Showrunner, diretora, protagonista e roteirista da série que de maneira corajosa ficcionaliza a história do abuso sexual sofrido, Michaela Coel é seu próprio combustível.
Enquanto revela sua personagem, Arabella, Coel nos traz a tona sua própria vida: e ela tem MUITAS revelações.
O resultado dos 191 rascunhos da série que escreveu, estreou na HBO-BBC após recusa de acordo infame da Netflix pela obra, literalmente subjugando não apenas a multipremiada autora de "Chewing gun" como a própria potência da história. Será que a gente sente cheiro daquela coisa com R?
Ao longo dos episódios acompanhamos a narrativa que em seu arco lida com as consequências do estupro (que se apresenta em diferentes formas) enquanto desenha um ensaio sobre amizade, traumas e da arte como capacidade de reinvenção, ainda que isso não seja tão simples assim quanto parece.
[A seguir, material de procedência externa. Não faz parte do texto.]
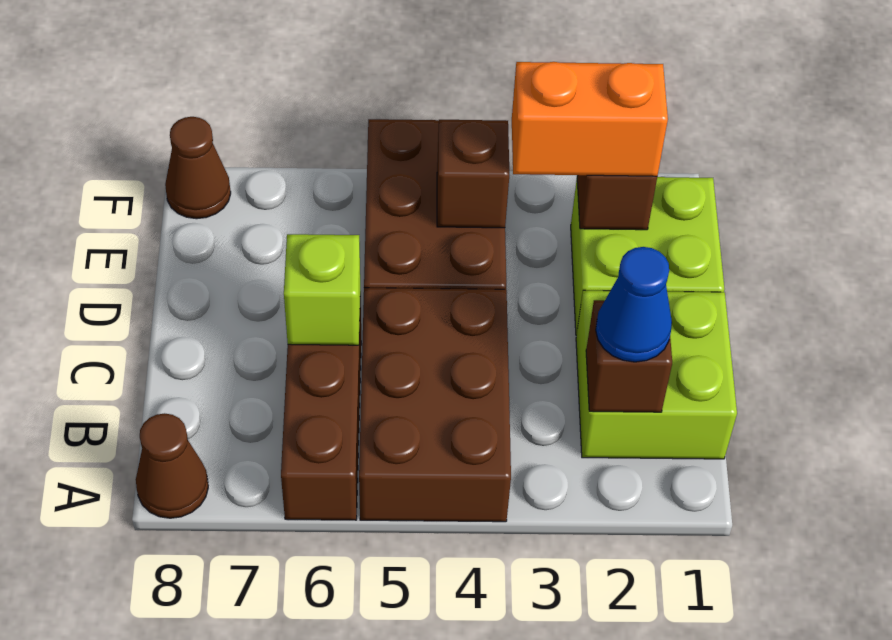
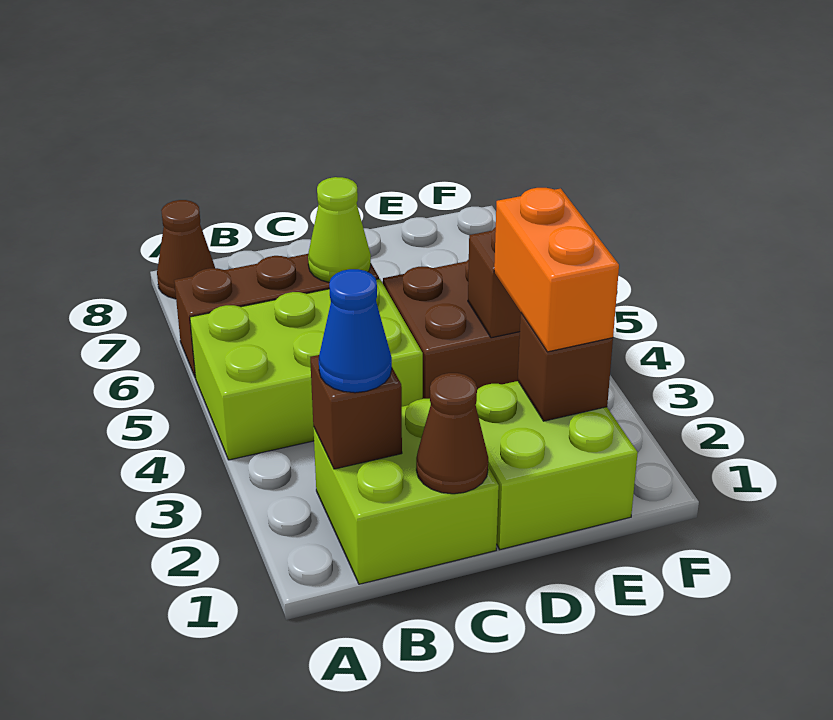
brown 2x3 brick [359,288,511,522] -> lime 2x3 brick [190,279,423,460]
lime 1x1 brick [284,234,360,345] -> lime 1x1 cone [308,177,371,282]
brown 1x1 cone [165,117,231,219] -> brown 1x1 cone moved to [416,373,488,494]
A série abraça longas tangentes que nos permitem conhecer ainda mais dessa visão de mundo de Arabella/Coel, numa condução livre de julgamentos - artifícios muitas vezes forjados dramaturgicamente pelos autores das narrativas que tem a violência sexual como tema.
Coel exerce um controle cinético sobre as subjetividades de cada personagem e ninguém tá ali a toa.
E de maneira surpreendente, o tom nunca é monótono ou pasteurizado: "I May Destroy You" é um encontro, uma investigação, um diário não linear de viagem e muitas outras linguagens; um roteiro que se afasta do didatismo, que joga na nossa cara essas relações pós-liberação deformadas pela economia sexual, de maneira abrasivamente psicológica; e como toda boa arte ativa, porque soa, faz sentir e move.
No universo de Coel, como no nosso, experiências tão efêmeras quanto agradáveis estão por toda parte ameaçadas e sempre sujeitas a auditoria. E, no entanto, ansiamos por experiência-las . Sofremos. Daí, colocamos nosso trauma em uso e tal qual Arabella, escrevemos a porra do livro, da série, do filme… ok, acho que isso era recado pra mim.